# Is this a lion head?



## nobunnynoclue (Aug 10, 2012)

I adopted this little girl today from the animal shelter. 

She's 2 months old. A tiny little thing. But none of the people working there knew anything at all about rabbits.


----------



## Hyatt101 (Aug 10, 2012)

I think so, yes!


----------



## Nancy McClelland (Aug 10, 2012)

:yeahthat:


----------



## cwolfec (Aug 10, 2012)

She looks like a lionhead to me too! Maybe some dwarf in her too since she's so small  I love black lionheads!!


----------



## I_heart_Fraggles (Aug 10, 2012)

Sure is..


----------



## Hyatt101 (Aug 10, 2012)

Dwarf lionhead! Adorable!


----------



## MyBabyHasPaws (Aug 10, 2012)

Lionhead! I think they are a small breed in general, congrats!


----------



## nobunnynoclue (Aug 20, 2012)

Guys I accidentally found the original owner of this rabbit and her siblings on the Internet on a rabbit rescue site and she tells me that she was told that the parents (which she owns) are both Norwegian dwarf rabbits. Does that make are sense to anyone? Can she actually be a Norwegian dwarf even tho she looks like a lionhead?


----------



## nobunnynoclue (Aug 20, 2012)

Btw, at 2 months the baby is 1lb 13 oz


----------



## agnesthelion (Aug 20, 2012)

Agnes was a bit furrier at 8 weeks. She's a double mane Lionhead.

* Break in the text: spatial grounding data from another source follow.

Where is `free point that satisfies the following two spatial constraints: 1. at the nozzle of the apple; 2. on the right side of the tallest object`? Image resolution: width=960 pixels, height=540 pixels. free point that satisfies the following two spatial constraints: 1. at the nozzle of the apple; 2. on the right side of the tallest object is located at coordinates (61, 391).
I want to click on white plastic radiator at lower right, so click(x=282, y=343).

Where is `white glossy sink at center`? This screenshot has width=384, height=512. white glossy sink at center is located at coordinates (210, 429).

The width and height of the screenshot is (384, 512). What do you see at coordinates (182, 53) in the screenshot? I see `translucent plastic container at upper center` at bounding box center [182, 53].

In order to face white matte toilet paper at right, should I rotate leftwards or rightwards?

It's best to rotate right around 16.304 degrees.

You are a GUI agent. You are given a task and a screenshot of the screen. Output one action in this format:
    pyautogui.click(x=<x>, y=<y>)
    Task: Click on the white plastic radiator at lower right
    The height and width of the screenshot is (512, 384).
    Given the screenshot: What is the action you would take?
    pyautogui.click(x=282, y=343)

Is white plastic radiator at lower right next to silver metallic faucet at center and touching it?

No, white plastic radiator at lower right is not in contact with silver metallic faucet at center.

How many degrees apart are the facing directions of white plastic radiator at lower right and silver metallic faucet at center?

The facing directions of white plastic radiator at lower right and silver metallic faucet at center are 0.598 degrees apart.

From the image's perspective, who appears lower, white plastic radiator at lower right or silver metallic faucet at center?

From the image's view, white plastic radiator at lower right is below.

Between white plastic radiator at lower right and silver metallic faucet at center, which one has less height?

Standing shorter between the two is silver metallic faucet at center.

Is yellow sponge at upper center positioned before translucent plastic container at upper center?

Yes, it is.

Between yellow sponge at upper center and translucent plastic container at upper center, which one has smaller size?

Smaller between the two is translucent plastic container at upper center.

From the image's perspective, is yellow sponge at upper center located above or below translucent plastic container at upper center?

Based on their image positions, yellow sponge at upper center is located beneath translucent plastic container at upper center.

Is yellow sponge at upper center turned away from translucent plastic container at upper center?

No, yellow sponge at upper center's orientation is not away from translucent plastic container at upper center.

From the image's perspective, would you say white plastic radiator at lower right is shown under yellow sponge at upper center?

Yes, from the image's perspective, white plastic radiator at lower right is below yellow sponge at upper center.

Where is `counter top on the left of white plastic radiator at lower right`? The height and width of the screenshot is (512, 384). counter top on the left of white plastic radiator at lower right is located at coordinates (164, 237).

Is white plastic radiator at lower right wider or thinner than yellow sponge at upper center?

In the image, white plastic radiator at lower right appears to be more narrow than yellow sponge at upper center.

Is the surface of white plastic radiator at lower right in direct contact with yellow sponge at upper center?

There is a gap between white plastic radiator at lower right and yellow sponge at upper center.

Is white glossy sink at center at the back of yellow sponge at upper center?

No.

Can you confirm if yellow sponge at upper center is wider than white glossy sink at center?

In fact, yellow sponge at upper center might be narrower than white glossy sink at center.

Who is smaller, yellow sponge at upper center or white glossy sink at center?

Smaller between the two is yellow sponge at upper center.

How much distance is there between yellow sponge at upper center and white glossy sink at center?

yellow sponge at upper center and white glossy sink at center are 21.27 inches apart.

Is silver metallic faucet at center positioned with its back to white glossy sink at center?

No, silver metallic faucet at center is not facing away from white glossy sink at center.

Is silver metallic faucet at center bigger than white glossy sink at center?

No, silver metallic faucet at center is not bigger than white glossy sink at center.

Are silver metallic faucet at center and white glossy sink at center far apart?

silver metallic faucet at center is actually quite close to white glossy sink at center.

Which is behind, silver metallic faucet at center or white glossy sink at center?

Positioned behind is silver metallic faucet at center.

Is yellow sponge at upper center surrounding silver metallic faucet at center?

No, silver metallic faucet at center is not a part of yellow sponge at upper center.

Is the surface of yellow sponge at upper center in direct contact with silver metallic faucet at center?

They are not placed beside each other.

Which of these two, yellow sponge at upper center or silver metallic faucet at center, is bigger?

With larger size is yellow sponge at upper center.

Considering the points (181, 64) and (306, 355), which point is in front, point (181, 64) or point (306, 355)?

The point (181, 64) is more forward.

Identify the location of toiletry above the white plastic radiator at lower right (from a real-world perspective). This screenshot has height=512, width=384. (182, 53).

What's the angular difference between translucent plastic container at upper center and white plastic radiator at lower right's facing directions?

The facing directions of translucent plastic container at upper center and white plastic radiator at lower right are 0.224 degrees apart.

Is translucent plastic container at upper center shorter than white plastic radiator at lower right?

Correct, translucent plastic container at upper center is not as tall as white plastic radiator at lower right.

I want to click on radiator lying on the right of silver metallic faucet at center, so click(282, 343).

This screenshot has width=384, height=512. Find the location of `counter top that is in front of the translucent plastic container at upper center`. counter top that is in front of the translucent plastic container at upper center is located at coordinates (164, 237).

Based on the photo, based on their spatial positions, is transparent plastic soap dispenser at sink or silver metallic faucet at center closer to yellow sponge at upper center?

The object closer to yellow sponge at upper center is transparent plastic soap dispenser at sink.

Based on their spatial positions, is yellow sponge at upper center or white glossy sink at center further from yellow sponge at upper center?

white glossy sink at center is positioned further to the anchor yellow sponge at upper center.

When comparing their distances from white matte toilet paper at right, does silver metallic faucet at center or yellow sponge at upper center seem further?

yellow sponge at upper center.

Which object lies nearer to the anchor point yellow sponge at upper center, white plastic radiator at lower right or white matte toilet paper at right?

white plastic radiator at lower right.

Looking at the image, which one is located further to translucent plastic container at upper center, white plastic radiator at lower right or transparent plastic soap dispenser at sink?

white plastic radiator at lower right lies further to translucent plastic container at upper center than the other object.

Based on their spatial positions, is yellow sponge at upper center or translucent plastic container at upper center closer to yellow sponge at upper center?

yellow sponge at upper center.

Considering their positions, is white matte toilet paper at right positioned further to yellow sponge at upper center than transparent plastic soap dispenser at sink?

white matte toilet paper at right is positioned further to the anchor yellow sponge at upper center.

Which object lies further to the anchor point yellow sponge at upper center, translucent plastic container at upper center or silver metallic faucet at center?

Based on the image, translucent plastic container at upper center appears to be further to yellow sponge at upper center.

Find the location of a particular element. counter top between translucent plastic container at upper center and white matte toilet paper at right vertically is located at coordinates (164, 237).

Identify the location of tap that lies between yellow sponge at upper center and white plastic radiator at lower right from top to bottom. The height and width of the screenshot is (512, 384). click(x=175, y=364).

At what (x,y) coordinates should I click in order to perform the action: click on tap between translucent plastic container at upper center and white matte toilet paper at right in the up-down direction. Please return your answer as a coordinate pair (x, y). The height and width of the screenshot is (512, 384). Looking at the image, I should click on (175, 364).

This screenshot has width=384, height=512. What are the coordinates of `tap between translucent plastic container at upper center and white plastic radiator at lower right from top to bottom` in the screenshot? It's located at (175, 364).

I know nothing about norwegian dwarfs though. Before that I was gonna guess single mane Lionhead.

She's a cutie though!!


----------



## ldoerr (Aug 20, 2012)

Never herd of norwegian dwarfs. She does look like a lionhead to me though.


----------



## Nancy McClelland (Aug 20, 2012)

And very cute, too!


----------



## woahlookitsme (Aug 20, 2012)

Did they mean netherland dwarf? Id say VM single maned lionhead for sure and yes lionheads are a small breed. I cant remember weights but ill try to look them up


----------



## Hyatt101 (Aug 21, 2012)

I really think its a lionhead! I own 3 lionheads and they all look very similar to yours. Like Sarah said above, do they mean netherland dwarf?


----------



## nobunnynoclue (Aug 23, 2012)

no she said norwegian... but she doesn't seem to know much about rabbits in the first place.... so I would take your word over hers. I looked up norwegian but all I can find is netherland. I have a netherland and she looks nothing like her.


----------



## Hyatt101 (Aug 23, 2012)

Yeah, definitely lionhead!


----------



## RoyalLions18 (Aug 25, 2012)

I would say a lionhead mix. Maybe a single mane. But i would say mix.


----------



## RoyalLions18 (Aug 25, 2012)

Maybe a netherland/lionhead. Alot of people cross them.


----------



## melbaby80 (Aug 26, 2012)

Lionhead for sure and they get to about 4-5 pounds max.


----------



## rosie20029 (Aug 26, 2012)

Lion head defiantly u can tell by the hair


----------



## rosie20029 (Aug 26, 2012)

Lion head defiantly u can tell by the hair


----------



## RoyalLions18 (Aug 27, 2012)

I have been breeding them for almost 5 years....Im still going with she is a mix. They should be under 4 pounds. But can get bigger.


----------



## StampyBunny67 (Jan 24, 2014)

Obviously a lionhead! But i agree, she must have some dwarf as well.


----------



## madisonl702 (Jan 24, 2014)

She's very cute


----------



## woahlookitsme (Jan 24, 2014)

this thread is more than a year old. . .


----------